I also found this piece by Unitarian Fred Harland. If you can read it at all, it reads like a sermon. After citing 10 instances where a literal reading of the Bible will have us stoning or killing people, for things like having their hair cut short, he comes to this:
- Some scholars suggest that the difference between my Dad’s and my Mom’s beliefs are key to understanding religious violence. Listen, for example, to the arguments put forth by Rodney Stark, a sociologist at the University of Washington and by Johan Galtung of the International Peace Research Institute in Oslo. To both of them, central beliefs of Christianity and Islam incline their followers to violence. For example, their identification of their deity as the only one, their consequent contempt for the beliefs of others, the notion of being a chosen people, and their apparent need to overthrow or suppress other Gods. Galtung concludes that, among the major religions, Christianity and Islam have the most dangerous beliefs. That Judaism’s beliefs are somewhat less violent, followed by Hinduism and then, with the most peaceful beliefs, Buddhism. He notes that there is a hard either/or, we/they, right/wrong dimension to Western religions, and in particular to Christianity and Islam. Which is in vivid contrast to the softer both/and dimensions of Eastern religions.
Galtung’s bottom line is that we need to strengthen the softer bits if we want peace.
Armstrong is no doubt right when she says that people can draw contradictory and opposite conclusions from the same texts and sets of ideas.

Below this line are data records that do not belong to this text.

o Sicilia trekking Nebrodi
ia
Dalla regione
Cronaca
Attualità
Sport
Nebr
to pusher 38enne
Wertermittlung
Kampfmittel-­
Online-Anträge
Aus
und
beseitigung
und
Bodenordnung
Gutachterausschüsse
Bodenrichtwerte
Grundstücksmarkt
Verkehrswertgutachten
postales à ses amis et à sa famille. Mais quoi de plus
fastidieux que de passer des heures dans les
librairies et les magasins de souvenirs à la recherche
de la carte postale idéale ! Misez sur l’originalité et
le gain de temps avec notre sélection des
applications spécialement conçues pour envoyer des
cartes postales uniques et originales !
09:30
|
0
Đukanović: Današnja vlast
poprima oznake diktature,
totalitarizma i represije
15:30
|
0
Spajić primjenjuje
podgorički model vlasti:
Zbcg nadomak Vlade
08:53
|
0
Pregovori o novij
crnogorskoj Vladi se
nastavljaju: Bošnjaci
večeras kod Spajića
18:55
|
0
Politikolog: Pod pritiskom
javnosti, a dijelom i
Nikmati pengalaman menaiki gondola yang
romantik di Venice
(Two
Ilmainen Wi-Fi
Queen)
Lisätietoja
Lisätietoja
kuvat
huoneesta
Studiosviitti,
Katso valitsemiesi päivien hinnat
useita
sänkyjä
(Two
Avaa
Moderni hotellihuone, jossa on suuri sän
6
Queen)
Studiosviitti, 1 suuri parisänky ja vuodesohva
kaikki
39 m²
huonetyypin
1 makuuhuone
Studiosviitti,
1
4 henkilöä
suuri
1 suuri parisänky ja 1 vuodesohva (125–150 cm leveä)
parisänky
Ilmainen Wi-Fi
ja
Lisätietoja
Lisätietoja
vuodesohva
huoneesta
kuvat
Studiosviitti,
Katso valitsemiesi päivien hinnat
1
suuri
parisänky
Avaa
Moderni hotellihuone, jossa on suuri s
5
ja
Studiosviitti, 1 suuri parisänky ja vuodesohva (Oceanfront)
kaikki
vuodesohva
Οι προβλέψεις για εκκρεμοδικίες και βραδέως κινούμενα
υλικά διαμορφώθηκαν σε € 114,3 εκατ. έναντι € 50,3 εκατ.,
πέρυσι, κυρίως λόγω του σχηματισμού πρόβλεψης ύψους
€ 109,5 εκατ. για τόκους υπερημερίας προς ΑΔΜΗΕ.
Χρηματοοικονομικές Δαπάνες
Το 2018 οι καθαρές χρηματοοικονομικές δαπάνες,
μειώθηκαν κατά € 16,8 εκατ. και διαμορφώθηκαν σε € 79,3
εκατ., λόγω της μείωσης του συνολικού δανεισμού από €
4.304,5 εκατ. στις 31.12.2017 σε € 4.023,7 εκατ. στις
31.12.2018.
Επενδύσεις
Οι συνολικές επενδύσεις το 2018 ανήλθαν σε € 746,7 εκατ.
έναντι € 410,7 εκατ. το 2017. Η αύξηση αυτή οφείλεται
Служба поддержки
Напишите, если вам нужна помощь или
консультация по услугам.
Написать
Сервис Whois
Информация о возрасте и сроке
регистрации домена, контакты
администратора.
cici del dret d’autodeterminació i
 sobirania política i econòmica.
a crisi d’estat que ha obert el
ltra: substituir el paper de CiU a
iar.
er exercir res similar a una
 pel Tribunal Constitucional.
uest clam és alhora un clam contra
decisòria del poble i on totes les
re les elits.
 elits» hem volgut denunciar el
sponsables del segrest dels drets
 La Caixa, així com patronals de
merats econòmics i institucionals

Nevertheless the notion that some religions are more inclined to violence still has some traction.
Finally, I’d like to repeat here my statement following Fukuyama of what is required for a civilised society:
- A civilised society requires a functional modern secular state where all citizens have equal rights, which according to Fukuyama has three elements. First you need a strong and capable state which collects taxes, can defend itself externally, maintain order internally and provide necessary services like education, hospitals etc.
Secondly, there must be a rule of law that applies equally to everyone, and a competent justice system to which everyone has access.
Thirdly, the government of the state needs to be accountable to the citizens through universal suffrage.
Such states have only existed in the 20th century. Many fall short in their justice system including us to some extent.
I think there is a fourth, which Fukuyama doesn’t mention. It’s the notion of economic growth, and a standard of living that provides dignity for all. In most countries that didn’t happen before WW2. Until about 500 years ago wealth was a zero sum game. If you wanted more you had to take it off other people.
There is also a fifth, which can be thought of as identity – something that binds us together and distinguishes us. Here ethnicity, culture, language and religion can play a part.
Religion also may be the source of some of the values and norms that are codified into law. There are some religious values and norms that the law should prevent or curtail, and Islam has thrown up some of these IMO.
Religion playing into identity is problematic if it tends to exclude, which almost inevitably it does. That’s true of all religions, including Islam.
The book is Francis Fukuyama: The Origins of Political Order.
He says there was a lot of good luck that got us to the present standard of political order. We may need more than luck to maintain it.